1.3.4.1 Changes in coral reefs
Concerns about the impacts of climate change on coral reefs centre on the effects of the recent trends in increasing acidity (via increasing CO2), storm intensity and sea surface temperatures (see Bindoff et al., 2007, Section 5.4.2.3; Trenberth et al., 2007, Sections 3.8.3 and 3.2.2).
Decreasing pH (see Chapter 4, Box 4.4) leads to a decreased aragonite saturation state, one of the main physicochemical determinants of coral calcification (Kleypas et al., 1999). Although laboratory experiments have demonstrated a link between aragonite saturation state and coral growth (Langdon et al., 2000; Ohde and Hossain, 2004), there are currently no data relating altered coral growth in situ to increasing acidity.
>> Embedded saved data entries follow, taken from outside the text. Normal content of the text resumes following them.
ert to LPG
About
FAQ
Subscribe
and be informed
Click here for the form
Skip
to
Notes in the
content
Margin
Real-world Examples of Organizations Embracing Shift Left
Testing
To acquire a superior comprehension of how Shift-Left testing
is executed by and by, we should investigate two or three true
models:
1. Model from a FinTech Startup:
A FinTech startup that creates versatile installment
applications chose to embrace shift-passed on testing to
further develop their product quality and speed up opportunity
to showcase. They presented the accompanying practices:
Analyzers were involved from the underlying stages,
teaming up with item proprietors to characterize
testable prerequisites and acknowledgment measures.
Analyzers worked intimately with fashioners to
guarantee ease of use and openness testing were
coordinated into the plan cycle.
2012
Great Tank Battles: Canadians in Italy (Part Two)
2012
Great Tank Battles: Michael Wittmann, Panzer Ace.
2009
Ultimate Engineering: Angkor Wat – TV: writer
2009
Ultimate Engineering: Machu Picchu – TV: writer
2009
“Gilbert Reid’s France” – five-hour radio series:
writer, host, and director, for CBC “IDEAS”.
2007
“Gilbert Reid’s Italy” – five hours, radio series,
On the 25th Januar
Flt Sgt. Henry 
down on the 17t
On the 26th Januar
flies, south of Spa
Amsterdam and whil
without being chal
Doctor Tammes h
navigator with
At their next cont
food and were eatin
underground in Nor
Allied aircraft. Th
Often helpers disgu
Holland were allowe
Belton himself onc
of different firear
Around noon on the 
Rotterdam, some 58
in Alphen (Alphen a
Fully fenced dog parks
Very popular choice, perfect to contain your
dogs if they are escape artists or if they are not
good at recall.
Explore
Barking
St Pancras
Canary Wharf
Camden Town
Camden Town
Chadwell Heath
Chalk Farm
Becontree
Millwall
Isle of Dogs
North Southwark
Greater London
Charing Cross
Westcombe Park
Storms damage coral directly through wave action and indirectly through light attenuation by suspended sediment and abrasion by sediment and broken corals. Most studies relate to individual storm events, but a meta-analysis of data from 1977 to 2001 showed that coral cover on Caribbean reefs decreased by 17% on average in the year following a hurricane, with no evidence of recovery for at least 8 years post-impact (Gardner et al., 2005). Stronger hurricanes caused more coral loss, but the second of two successive hurricanes caused little additional damage, suggesting a greater future effect from increasing hurricane intensity rather than from increasing frequency (Gardner et al., 2005).
There is now extensive evidence of a link between coral bleaching – a whitening of corals as a result of the expulsion of symbiotic zooxanthellae (see Chapter 6, Box 6.1) – and sea surface temperature anomalies (McWilliams et al., 2005). Bleaching usually occurs when temperatures exceed a ‘threshold’ of about 0.8-1°C above mean summer maximum levels for at least 4 weeks (Hoegh-Guldberg, 1999). Regional-scale bleaching events have increased in frequency since the 1980s (Hoegh-Guldberg, 1999). In 1998, the largest bleaching event to date is estimated to have killed 16% of the world’s corals, primarily in the western Pacific and the Indian Ocean (Wilkinson, 2004). On many reefs, this mortality has led to a loss of structural complexity and shifts in reef fish species composition (Bellwood et al., 2006; Garpe et al., 2006; Graham et al., 2006). Corals that recover from bleaching suffer temporary reductions in growth and reproductive capacity (Mendes and Woodley, 2002), while the recovery of reefs following mortality tends to be dominated by fast-growing and bleaching-resistant coral genera (Arthur et al., 2005).
While there is increasing evidence for climate change impacts on coral reefs, disentangling the impacts of climate-related stresses from other stresses (e.g., over-fishing and pollution; Hughes et al., 2003b) is difficult. In addition, inter-decadal variation in pH (Pelejero et al., 2005), storm activity (Goldenberg et al., 2001) and sea surface temperatures (Mestas-Nunez and Miller, 2006) linked, for example, to the El Niño-Southern Oscillation and Pacific Decadal Oscillation, make it more complicated to discern the effect of anthropogenic climate change from natural modes of variability (Section 1.3.4). An analysis of bleaching in the Caribbean indicates that 70% of the variance in geographic extent of bleaching between 1983 and 2000 could be attributed to variation in ENSO and atmospheric dust (Gill et al., 2006).